New estimate from BONUS COCOA: The coastal filter permanently removes more than half of the phosphorus entering the Baltic Sea and one-sixth of the nitrogen
Based on the new results published in a special issue of Limnology and Oceanography journal this week, BONUS COCOA estimates that the coastal filter in the Baltic Sea removes 16% of nitrogen and 53% of phosphorus inputs from land. Nutrient removal rates are specific to ecosystem types: lagoons are hot spots for denitrification and archipelagos for phosphorus burial. In fact, archipelagos act as important phosphorus traps which account for as much as 45% of the coastal phosphorus removal despite them covering only 17% of the coastal areas of the Baltic Sea. Such high burial rates could be partly sustained by phosphorus import from the open Baltic Sea.

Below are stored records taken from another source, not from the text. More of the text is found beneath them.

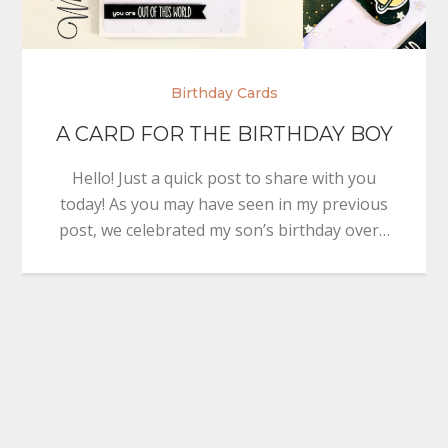
Birthday Cards
A CARD FOR THE BIRTHDAY BOY
Hello! Just a quick post to share with you
today! As you may have seen in my previous
post, we celebrated my son’s birthday over…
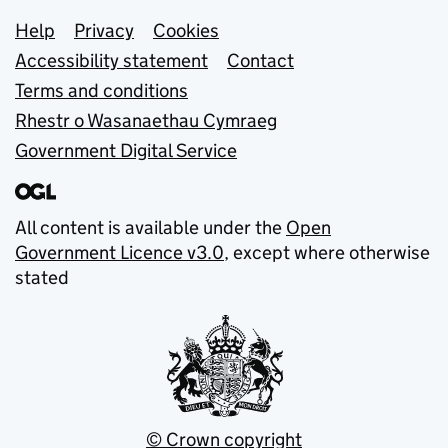
Support links
Help
Privacy
Cookies
Accessibility statement
Contact
Terms and conditions
Rhestr o Wasanaethau Cymraeg
Government Digital Service
All content is available under the
Open
Government Licence v3.0
, except where otherwise
stated
© Crown copyright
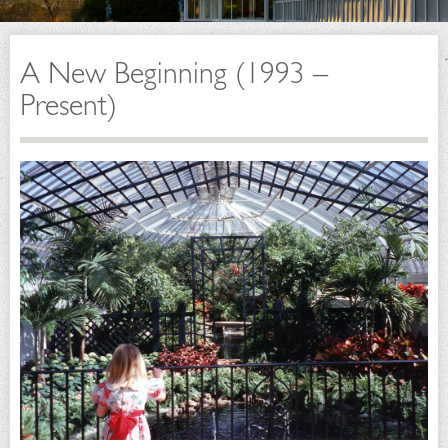
A New Beginning (1993 –
Present)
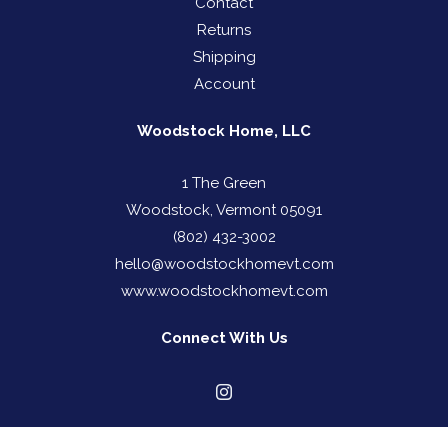
Contact
Returns
Shipping
Account
Woodstock Home, LLC
1 The Green
Woodstock, Vermont 05091
(802) 432-3002
hello@woodstockhomevt.com
www.woodstockhomevt.com
Connect With Us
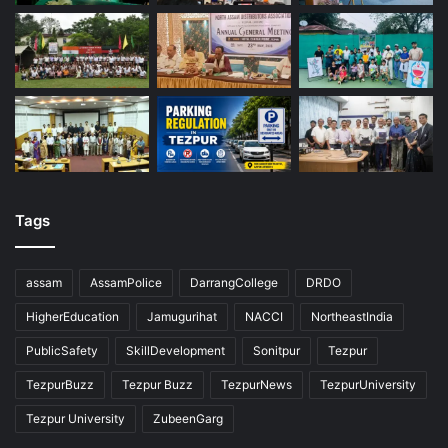
Tags
assam
AssamPolice
DarrangCollege
DRDO
HigherEducation
Jamugurihat
NACCI
NortheastIndia
PublicSafety
SkillDevelopment
Sonitpur
Tezpur
TezpurBuzz
Tezpur Buzz
TezpurNews
TezpurUniversity
Tezpur University
ZubeenGarg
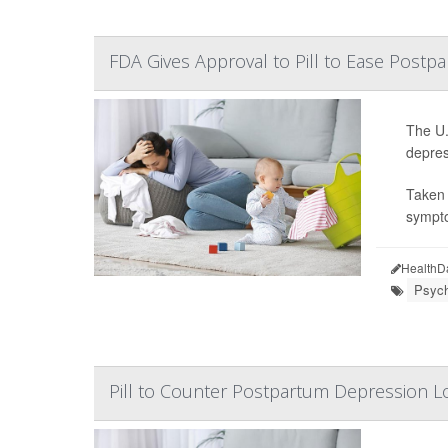
FDA Gives Approval to Pill to Ease Post
The U.
depres
Taken 
sympto
HealthD
Psych
Pill to Counter Postpartum Depression L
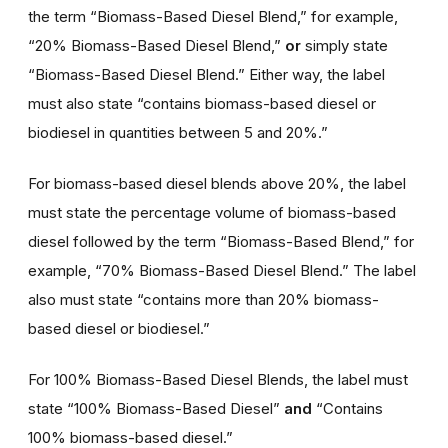
the term “Biomass-Based Diesel Blend,” for example,
“20% Biomass-Based Diesel Blend,”
or
simply state
“Biomass-Based Diesel Blend.” Either way, the label
must also state “contains biomass-based diesel or
biodiesel in quantities between 5 and 20%.”
For biomass-based diesel blends above 20%, the label
must state the percentage volume of biomass-based
diesel followed by the term “Biomass-Based Blend,” for
example, “70% Biomass-Based Diesel Blend.” The label
also must state “contains more than 20% biomass-
based diesel or biodiesel.”
For 100% Biomass-Based Diesel Blends, the label must
state “100% Biomass-Based Diesel”
and
“Contains
100% biomass-based diesel.”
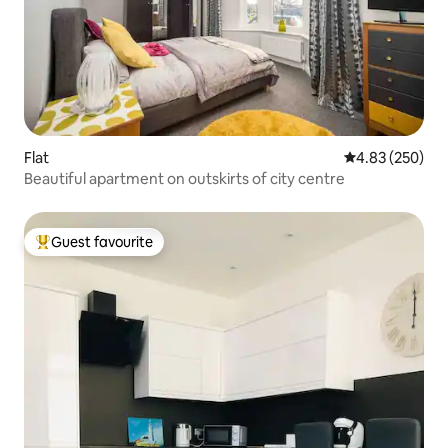
Flat
4.83 out of 5 a
4.83 (250)
Beautiful apartment on outskirts of city centre
Guest favourite
Top guest favourite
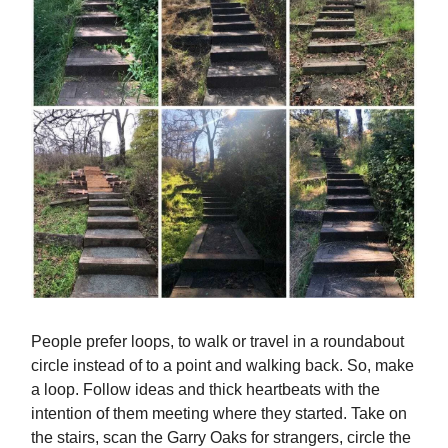
People prefer loops, to walk or travel in a roundabout
circle instead of to a point and walking back. So, make
a loop. Follow ideas and thick heartbeats with the
intention of them meeting where they started. Take on
the stairs, scan the Garry Oaks for strangers, circle the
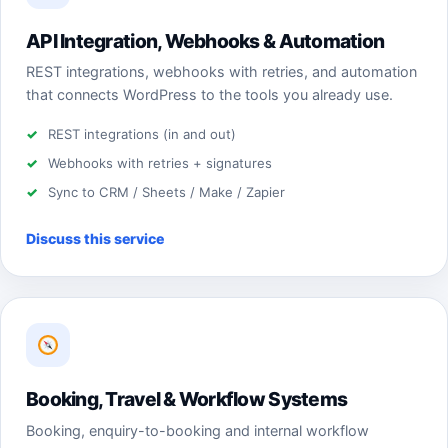
API Integration, Webhooks & Automation
REST integrations, webhooks with retries, and automation
that connects WordPress to the tools you already use.
REST integrations (in and out)
Webhooks with retries + signatures
Sync to CRM / Sheets / Make / Zapier
Discuss this service
Booking, Travel & Workflow Systems
Booking, enquiry-to-booking and internal workflow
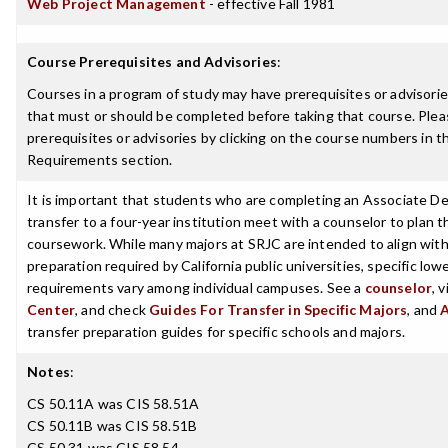
Web Project Management
- effective Fall 1981
Course Prerequisites and Advisories
:
Courses in a program of study may have prerequisites or advisories
that must or should be completed before taking that course. Plea
prerequisites or advisories by clicking on the course numbers in 
Requirements section.
It is important that students who are completing an Associate De
transfer to a four-year institution meet with a counselor to plan th
coursework. While many majors at SRJC are intended to align with 
preparation required by California public universities, specific low
requirements vary among individual campuses. See a
counselor
, 
Center
, and check
Guides For Transfer in Specific Majors
, and
transfer preparation guides for specific schools and majors.
Notes
:
CS 50.11A was CIS 58.51A
CS 50.11B was CIS 58.51B
CS 50.31 was CIS 58.54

Substantial knowledge gaps remain, however, regarding the importance of different regulating factors, as well as our understanding of the seasonal and spatial variability of nutrient removal processes.
Asmala, E., Carstensen, J., Conley, D. J., Slomp, C. P., Stadmark, J. and Voss, M. (2017), Efficiency of the coastal filter: Nitrogen and phosphorus removal in the Baltic Sea. Limnol. Oceanogr.. doi:10.1002/lno.10644
An important function of coastal ecosystems is the reduction of the nutrient flux from land to the open sea, the coastal filter. In this study, we focused on the two most important coastal biogeochemical processes that remove nitrogen and phosphorus permanently: denitrification and phosphorus burial. We compiled removal rates from coastal systems around the Baltic Sea and analyzed their spatial variation and regulating environmental factors. These analyses were used to scale up denitrification and phosphorus burial rates for the entire Baltic Sea coastal zone. Denitrification rates ranged from non-detectable to 12 mmol N m-2 d-1, and correlated positively with both bottom water nitrate concentration and sediment organic carbon content. The rates exhibited a strong decreasing gradient from land to the open coast, which was likely driven by the availability of nitrate and labile organic carbon, but a high proportion of non-cohesive sediments in the coastal zone decreased the denitrification efficiency relative to the open sea. Phosphorus burial rates varied from 0.21 g P m-2 yr-1 in open coastal systems to 2.28 g P m-2 yr-1 in estuaries. Our analysis suggests that archipelagos are important phosphorus traps and account for 45% of the coastal P removal, while covering only 17% of the coastal areas. High burial rates could partly be sustained by phosphorus import from the open Baltic Sea. We estimate that the coastal filter in the Baltic Sea removes 16% of nitrogen and 53% of phosphorus inputs from land.